3. He looked so much better with the extra weight.
This is a judgment that could make a fragile individual to be more insecure.
Though there is a loudly, growing love for thick-build and overweight men, an man of the aforementioned body type may feel that losing weight could get him to a certain look or health that he deems optimal. Once he reaches his ideal weight or body size, why inflict your criticism upon his happiness? His desired weight or appearance was not based upon your standards.
Congratulating him on meeting his goal would be the ideal speech, not inflicting guilt to meet your standard of beauty that was never subscribed.
4. Is he sick?/He must be sick./He looks sickly./Does he have AIDS?
I have heard all of those statements or questions whenever a gay man has experienced a significant weight loss.
Newsflash: Not every gay man is HIV+ or has AIDS.
Newsflash: In 2016, there are men living with HIV and full-blown AIDS for months to decades whose appearances do not detect what people assumed about those STDs and weight loss.
Newsflash: HIV+ men come in all shapes and sizes.
For crying out loud, let go of that unintelligent and hurtful stigma.
5. He probably lost weight because of low self-esteem/depression./He seems to have a lot of self-esteem since he’s lost weight.
Unless, you are his clinical psychologist or one of his closest confidants, diagnosing his feeling based upon a slimming figure demonstrates your ignorance to the infinite power and desperation to steal another’s joy.
One needs far more attributes than appearance to determine another’s mental state.
Please do not be rude and shady and ask about his mental health either.
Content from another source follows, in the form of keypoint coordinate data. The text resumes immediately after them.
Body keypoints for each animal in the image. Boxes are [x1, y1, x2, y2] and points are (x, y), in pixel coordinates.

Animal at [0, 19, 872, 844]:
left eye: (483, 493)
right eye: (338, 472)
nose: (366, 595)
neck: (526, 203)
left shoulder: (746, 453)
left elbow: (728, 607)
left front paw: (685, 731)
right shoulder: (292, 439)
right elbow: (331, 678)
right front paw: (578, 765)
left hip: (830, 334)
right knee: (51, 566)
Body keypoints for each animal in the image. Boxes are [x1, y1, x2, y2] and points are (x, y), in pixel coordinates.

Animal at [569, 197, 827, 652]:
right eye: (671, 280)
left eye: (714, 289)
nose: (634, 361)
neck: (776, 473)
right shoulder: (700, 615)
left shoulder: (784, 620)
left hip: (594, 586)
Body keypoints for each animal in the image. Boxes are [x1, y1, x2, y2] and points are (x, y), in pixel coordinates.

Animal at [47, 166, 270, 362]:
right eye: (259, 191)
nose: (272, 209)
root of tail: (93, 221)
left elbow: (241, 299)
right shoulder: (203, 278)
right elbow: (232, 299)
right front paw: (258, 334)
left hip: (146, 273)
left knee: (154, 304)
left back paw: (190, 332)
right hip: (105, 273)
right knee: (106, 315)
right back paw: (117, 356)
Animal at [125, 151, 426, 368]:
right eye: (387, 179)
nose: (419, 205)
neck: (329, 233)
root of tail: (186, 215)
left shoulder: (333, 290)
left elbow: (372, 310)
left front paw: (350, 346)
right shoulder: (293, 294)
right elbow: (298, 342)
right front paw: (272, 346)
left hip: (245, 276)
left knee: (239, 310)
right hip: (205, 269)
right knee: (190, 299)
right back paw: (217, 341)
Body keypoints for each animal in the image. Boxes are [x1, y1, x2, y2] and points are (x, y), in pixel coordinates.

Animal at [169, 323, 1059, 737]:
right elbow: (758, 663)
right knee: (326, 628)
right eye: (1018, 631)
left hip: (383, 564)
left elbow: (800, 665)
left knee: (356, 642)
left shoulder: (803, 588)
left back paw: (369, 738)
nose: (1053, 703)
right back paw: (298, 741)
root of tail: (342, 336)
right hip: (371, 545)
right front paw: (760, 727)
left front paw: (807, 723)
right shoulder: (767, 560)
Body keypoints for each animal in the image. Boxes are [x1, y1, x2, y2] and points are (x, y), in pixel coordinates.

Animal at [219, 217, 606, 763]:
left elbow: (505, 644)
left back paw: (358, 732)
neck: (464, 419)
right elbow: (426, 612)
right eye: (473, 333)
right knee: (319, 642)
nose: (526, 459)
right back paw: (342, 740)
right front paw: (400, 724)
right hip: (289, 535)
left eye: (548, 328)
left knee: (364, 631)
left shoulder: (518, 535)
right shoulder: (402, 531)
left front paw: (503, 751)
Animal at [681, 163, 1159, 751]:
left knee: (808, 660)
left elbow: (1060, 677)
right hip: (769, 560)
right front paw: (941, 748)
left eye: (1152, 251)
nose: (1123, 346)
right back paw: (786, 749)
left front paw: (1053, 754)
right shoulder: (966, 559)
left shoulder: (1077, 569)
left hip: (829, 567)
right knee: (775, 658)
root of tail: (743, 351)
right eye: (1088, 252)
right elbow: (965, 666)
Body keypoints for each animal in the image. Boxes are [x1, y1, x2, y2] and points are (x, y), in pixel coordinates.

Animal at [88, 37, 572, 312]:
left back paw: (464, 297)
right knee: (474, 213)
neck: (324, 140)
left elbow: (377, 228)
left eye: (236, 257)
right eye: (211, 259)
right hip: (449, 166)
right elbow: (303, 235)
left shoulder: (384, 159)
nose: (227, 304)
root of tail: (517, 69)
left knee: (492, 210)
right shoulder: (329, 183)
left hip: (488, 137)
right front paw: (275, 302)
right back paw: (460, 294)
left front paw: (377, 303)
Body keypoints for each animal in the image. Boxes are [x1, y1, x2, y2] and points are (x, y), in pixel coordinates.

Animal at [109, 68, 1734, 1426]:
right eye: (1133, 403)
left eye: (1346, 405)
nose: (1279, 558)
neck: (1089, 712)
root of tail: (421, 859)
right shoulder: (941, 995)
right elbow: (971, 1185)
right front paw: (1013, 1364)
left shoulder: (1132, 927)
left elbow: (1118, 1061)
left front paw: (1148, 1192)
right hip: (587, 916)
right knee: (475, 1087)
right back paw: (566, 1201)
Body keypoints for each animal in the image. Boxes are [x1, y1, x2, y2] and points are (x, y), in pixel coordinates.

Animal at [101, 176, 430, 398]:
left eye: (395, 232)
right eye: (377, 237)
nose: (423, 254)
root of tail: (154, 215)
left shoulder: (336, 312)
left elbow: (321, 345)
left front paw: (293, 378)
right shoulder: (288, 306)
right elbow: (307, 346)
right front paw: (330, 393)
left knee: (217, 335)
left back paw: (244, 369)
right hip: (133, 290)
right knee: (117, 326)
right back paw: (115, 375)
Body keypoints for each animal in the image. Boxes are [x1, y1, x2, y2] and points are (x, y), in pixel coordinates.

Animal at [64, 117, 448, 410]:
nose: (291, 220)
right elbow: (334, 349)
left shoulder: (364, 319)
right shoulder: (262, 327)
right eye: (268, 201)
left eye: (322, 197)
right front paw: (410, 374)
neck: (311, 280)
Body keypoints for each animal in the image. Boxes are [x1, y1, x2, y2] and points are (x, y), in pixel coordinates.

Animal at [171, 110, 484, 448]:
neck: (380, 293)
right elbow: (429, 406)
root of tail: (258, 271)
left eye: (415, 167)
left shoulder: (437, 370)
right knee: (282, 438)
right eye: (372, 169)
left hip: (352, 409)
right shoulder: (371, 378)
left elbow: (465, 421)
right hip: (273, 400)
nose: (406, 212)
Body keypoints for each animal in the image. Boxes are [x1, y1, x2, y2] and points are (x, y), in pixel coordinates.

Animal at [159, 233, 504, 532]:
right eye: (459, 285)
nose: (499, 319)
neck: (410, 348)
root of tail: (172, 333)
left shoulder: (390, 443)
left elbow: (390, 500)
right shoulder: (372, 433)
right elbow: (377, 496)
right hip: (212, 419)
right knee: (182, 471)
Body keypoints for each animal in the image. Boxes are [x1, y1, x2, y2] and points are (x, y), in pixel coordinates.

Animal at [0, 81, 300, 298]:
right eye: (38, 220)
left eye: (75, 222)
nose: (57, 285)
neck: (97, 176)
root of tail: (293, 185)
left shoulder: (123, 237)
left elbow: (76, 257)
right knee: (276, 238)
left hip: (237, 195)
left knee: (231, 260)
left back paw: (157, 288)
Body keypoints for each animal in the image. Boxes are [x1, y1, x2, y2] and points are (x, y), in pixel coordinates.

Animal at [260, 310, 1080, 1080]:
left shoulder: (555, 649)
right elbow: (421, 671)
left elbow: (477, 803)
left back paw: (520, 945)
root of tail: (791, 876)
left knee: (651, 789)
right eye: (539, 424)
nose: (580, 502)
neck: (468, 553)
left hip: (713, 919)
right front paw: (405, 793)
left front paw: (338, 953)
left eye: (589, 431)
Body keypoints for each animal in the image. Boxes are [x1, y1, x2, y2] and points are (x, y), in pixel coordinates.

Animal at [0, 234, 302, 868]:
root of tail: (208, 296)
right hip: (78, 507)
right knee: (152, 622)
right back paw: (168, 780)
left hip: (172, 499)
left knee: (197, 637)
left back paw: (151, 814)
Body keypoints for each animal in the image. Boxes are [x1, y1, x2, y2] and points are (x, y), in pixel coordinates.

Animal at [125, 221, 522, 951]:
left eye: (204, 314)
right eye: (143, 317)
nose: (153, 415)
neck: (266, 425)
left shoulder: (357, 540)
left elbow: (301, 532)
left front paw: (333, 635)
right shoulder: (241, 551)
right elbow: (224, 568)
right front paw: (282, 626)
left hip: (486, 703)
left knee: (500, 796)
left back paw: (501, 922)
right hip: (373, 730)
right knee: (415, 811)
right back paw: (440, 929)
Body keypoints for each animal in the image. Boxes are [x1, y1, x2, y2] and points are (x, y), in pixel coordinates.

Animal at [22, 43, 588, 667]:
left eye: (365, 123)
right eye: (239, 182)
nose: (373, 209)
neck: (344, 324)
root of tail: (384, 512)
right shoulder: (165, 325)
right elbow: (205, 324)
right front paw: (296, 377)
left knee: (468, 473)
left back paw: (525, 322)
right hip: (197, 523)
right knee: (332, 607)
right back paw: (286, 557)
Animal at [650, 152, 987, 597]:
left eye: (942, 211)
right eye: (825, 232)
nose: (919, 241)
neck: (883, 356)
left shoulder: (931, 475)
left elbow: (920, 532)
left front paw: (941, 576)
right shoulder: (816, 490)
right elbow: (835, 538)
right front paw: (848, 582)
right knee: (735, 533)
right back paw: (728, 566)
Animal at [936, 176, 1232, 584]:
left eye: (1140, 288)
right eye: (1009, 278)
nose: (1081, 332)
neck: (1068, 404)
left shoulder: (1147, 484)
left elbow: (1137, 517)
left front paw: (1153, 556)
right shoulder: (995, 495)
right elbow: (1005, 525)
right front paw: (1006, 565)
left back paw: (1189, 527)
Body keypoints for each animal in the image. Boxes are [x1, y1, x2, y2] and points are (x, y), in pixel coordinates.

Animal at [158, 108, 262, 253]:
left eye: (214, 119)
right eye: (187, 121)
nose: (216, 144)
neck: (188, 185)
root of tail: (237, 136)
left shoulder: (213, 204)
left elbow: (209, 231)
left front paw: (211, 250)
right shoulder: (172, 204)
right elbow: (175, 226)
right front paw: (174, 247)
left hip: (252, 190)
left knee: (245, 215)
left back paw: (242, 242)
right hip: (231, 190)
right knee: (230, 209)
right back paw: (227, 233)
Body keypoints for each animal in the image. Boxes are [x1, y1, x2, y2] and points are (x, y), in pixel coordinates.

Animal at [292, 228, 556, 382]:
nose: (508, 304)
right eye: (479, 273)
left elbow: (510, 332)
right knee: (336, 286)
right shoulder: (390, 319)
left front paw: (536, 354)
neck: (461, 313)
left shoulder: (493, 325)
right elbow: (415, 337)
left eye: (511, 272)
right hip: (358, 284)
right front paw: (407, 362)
Keep your negativity to yourself.
6. He’s probably doing cocaine/crystal meth/molly to lose weight.
Though people have offered me illegal street drugs to help with my desire to lose weight because it “worked” for them, I refuse to assume that every slim guy, especially any who has become slim through “rapid” weight loss over the age of 30, is using or abusing drugs.
There are many ways to lose weight – both healthy and unhealthy. Assuming that someone is using hard drugs to lose weight because of the weight loss speed or the individual’s social group of known drug users proves that an unhealthy mind is producing evil and misinformed thoughts on another based upon assumptions.
When a person feels happy and secure in his weight – regardless of reason that we can prove is not detrimental to his health or the safety of others, we shall encourage and celebrate him for completing a healthy and attainable goal and be supportive of his future goals. Dismissing his good fortunes with your assumptions of far-fetched truths proves your thirst and insecurity to steal someone’s triumph to pretend to feel good about your assumed insignificance.